Characteristics of microsatellite loci developed for Camellia nitidissima var. phaeopubisperma.

Locus	Allele size range (bp)	Number of alleles	Repeat motif	FPr1 (5′-3′)	RPr1 (5′-3′)
UG000546	194–227	10	(AAG)7	TGTTTGAGCGACGATTCTTG	GAGAAGGGGGAGAATTGGAG
UG002254	115–153	13	(GAA)8	GTATGGCGGAGAAGGATTGA	TCCATAAGGTTCGCCTTTGT
UG009875	250–281	11	(TCT)8	CCCTCCATATCCTCCCTCTC	GCCCCAACAAACCATTCTTA
UG015958	206–224	7	(CTT)7	TCAGTTCATGATCGGGACAA	CAATCTACCCATCCGAAGGA
UG039856	147–170	9	(CAC)11	CCCCACCAATTCTCTCAAAA	AAGGGCGTAGAGTTCCGATT
UG044988	176–206	10	(CAA)14	AGAATGCCATCCTCCAACAG	ATTGGGTCCATACCAGGTGA
UG049344	118–140	7	(TGA)8	CCCCCAAAGTTCATTCTTCA	GAGAAAGCCCATTTGCTCTG
UG290536	241–256	5	(GAT)7	GCTATGGCTCTTGGAAGCAC	GGGCTGATGAGGAGTACCAA

DOI: 10.7717/peerj.18845/table-2

SSR detection and data arrangement

Formamide and relative molecular weight internal standard were mixed thoroughly at a ratio of 250:1 (v/v). A total of 9 μL of the resultant mixture was loaded into the microplate, and 1 μL of PCR product diluted tenfold was added. The ABI 3730xL DNA sequencer was used for capillary electrophoresis, and the original data obtained by it were analyzed by the Fragment (Plant) fragment analysis software in GeneMarker. The position of the internal standard in each lane and the peak position of each sample were compared and analyzed to obtain the size of fragments. The internal standard score for each of test data must be at least 90. During allele calling, the height of a single peak without any accompanying peak(s) within the Panel range should be no less than 250, and the height of the main peak in case of multiple peaks should be at a minimum of 500; the peak(s) must be sharp and bilaterally symmetrical and no inverted peak(s) or nested peaks (peaks of more than two kinds of fluorescence appearing at the same position) were allowed. Raw data in .fsa format were exported from the ABI 3730xL DNA sequencer and imported into the GeneMarker analysis software after sorting and filing by loci detected for genotype data reading, and the genotype raw data in Excel format and the genotyping peak chart in PDF format were exported by the name of loci.

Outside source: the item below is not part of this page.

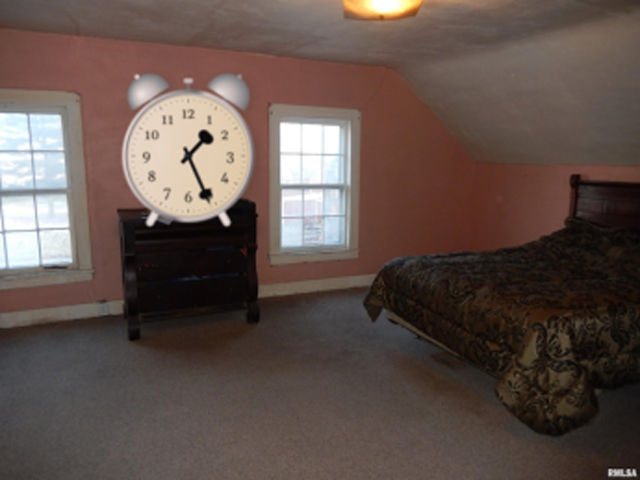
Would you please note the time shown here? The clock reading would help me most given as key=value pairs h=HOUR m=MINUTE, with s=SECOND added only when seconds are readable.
h=1 m=26
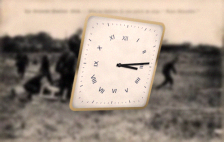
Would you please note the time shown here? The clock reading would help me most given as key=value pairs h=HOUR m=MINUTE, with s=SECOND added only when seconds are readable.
h=3 m=14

Analyses of genetic diversity and differentiation

Based on PCR amplification results, GenAlEx 6.501 was used to estimate various genetic parameters, including observed number of alleles per locus (Na), effective number of alleles per locus (Ne), Shannon information index (I), polymorphism information content (PIC), observed heterozygosity (Ho), expected heterozygosity (He), fixation index (F), intra-population inbreeding coefficient (Fis = (Hs − Hi)/Hs, where Hi is the number of expected heterozygotes for individuals and Hs is the mean of expected heterozygotes for each population), inter-population inbreeding coefficient (Fit = (Ht − Hi)/Ht, where Ht is the overall number of expected heterozygotes), genetic differentiation coefficient (Fst = (Ht − Hs)/Ht), and gene flow value (Nm = 0.25(1 − Fst)/Fst) (Wright, 1931).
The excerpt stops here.